Der BFH hatte sich mit Urteil vom 10.05.2017 (I R 51/15) zur steuerlichen Anerkennung einer körperschaftsteuerrechtlichen Organschaft bei zeitweiligem Fehlen einer finanziellen Eingliederung geäußert.

Geht das Vermögen eines Organträgers innerhalb der ersten fünf Jahre eines Ergebnisabführungsvertrags auf ein anderes Rechtssubjekt über, steht dies bei ununterbrochener Durchführung des Vertrags der steuerrechtlichen Anerkennung der körperschaftsteuerlichen Organschaft ab diesem Zeitpunkt auch dann nicht entgegen, wenn die Organschaft in den Vorjahren wegen fehlender finanzieller Eingliederung nicht anzuerkennen war.
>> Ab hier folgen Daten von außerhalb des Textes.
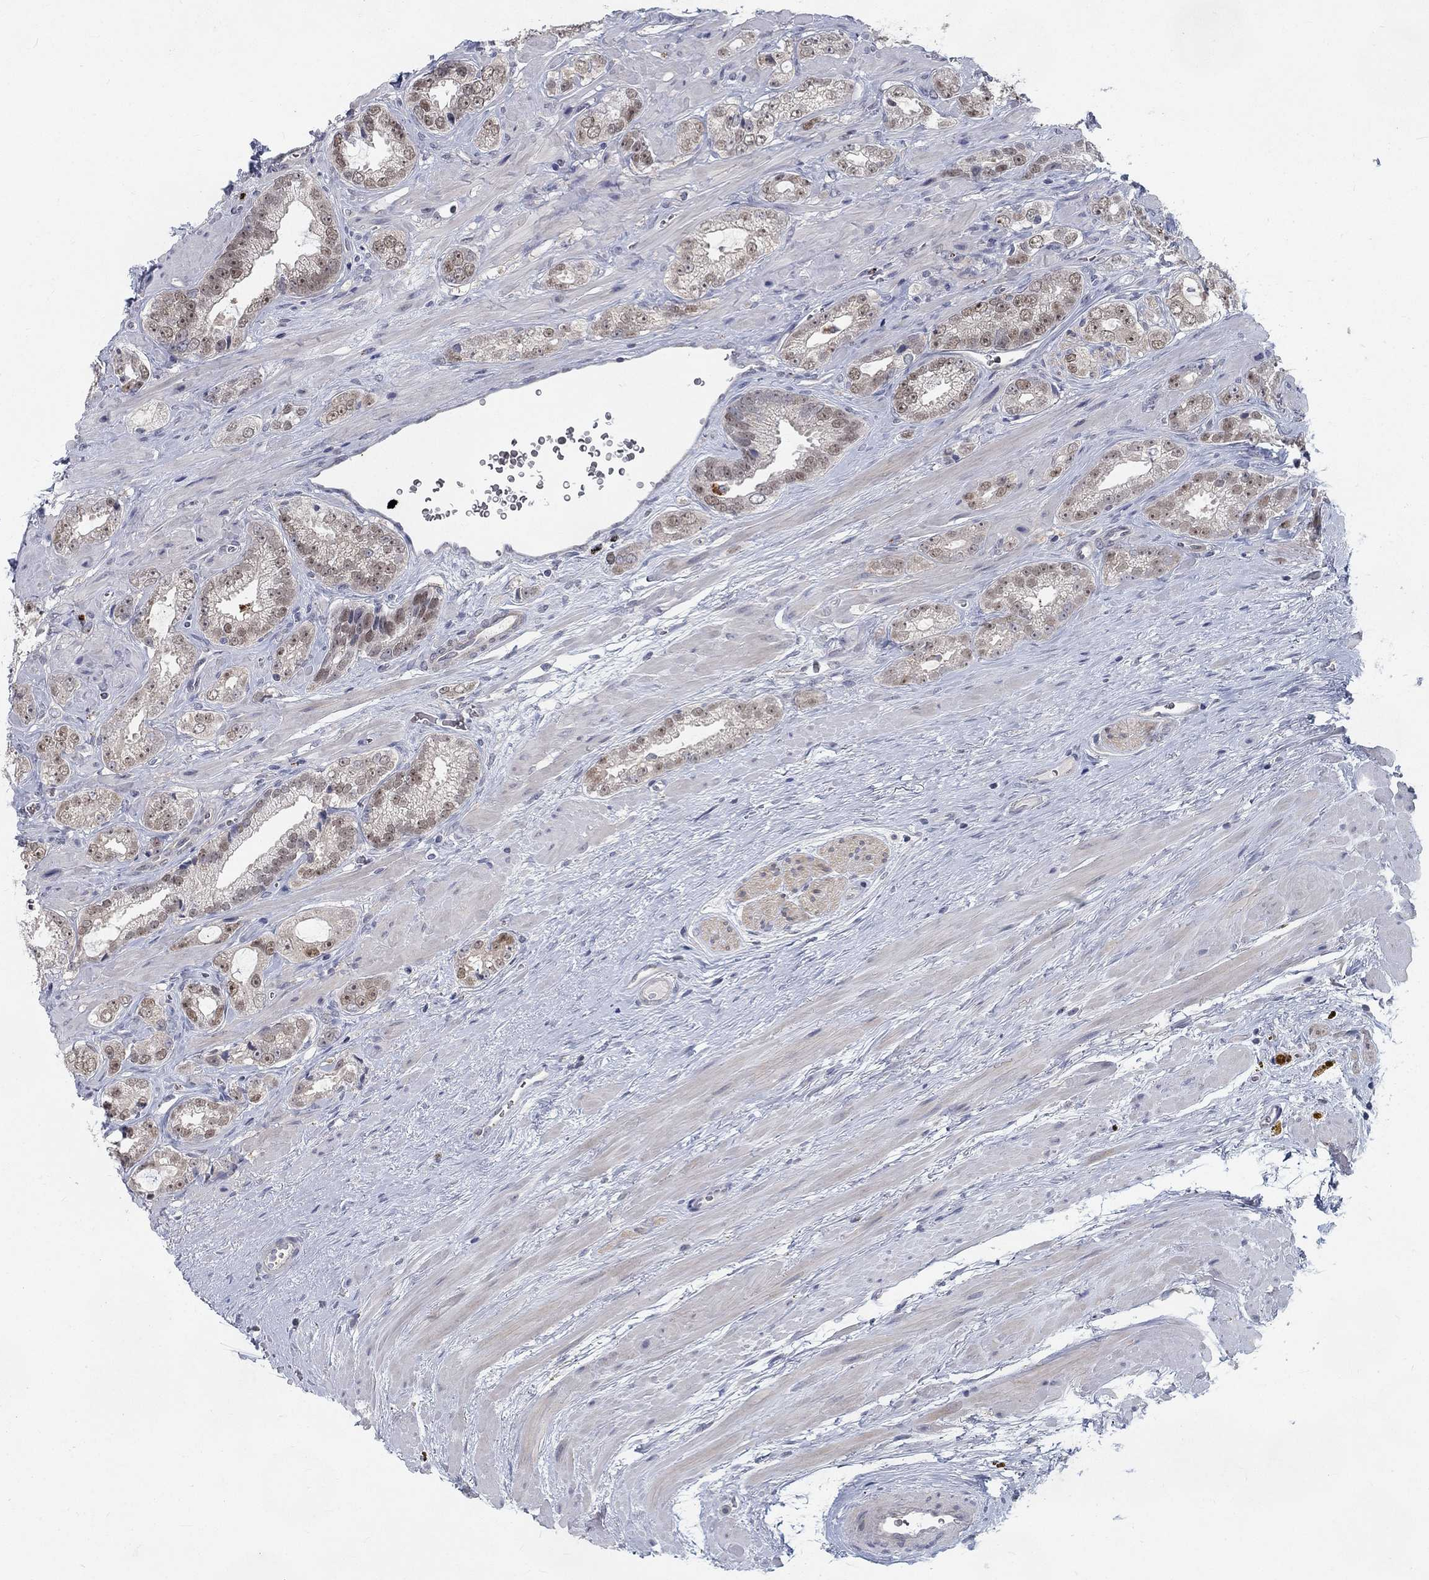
{"staining": {"intensity": "moderate", "quantity": "<25%", "location": "nuclear"}, "tissue": "prostate cancer", "cell_type": "Tumor cells", "image_type": "cancer", "snomed": [{"axis": "morphology", "description": "Adenocarcinoma, NOS"}, {"axis": "topography", "description": "Prostate"}], "caption": "The image displays staining of adenocarcinoma (prostate), revealing moderate nuclear protein positivity (brown color) within tumor cells.", "gene": "MTSS2", "patient": {"sex": "male", "age": 67}}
Verpflichtet sich eine AG mit Geschäftsleitung und Sitz im Inland (Organgesellschaft) durch einen Gewinnabführungsvertrag, ihren ganzen Gewinn an ein einziges anderes gewerbliches Unternehmen abzuführen, so ist das Einkommen der Organgesellschaft, soweit sich aus § 16 KStG 2002 n.F. nichts anderes ergibt, nach § 14 Abs. 1 Satz 1 1. Satzteil KStG 2002 n.F. dem Träger des Unternehmens (Organträger) unter den dort benannten Voraussetzungen zuzurechnen.

Dazu zählen u.a. die finanzielle Eingliederung der Organgesellschaft in den Organträger. Darüber hinaus muss der Vertrag auf mindestens fünf Jahre abgeschlossen und während seiner gesamten Geltungsdauer durchgeführt werden. Mit dem Erfordernis der fünfjährigen Mindestdauer des Gewinnabführungsvertrags verfolgt der Gesetzgeber das Ziel, Manipulationen zu verhindern: Die Organschaft soll nicht zum Zweck willkürlicher Beeinflussung der Besteuerung und zu Einkommensverlagerungen von Fall zu Fall abgeschlossen bzw. beendet werden können.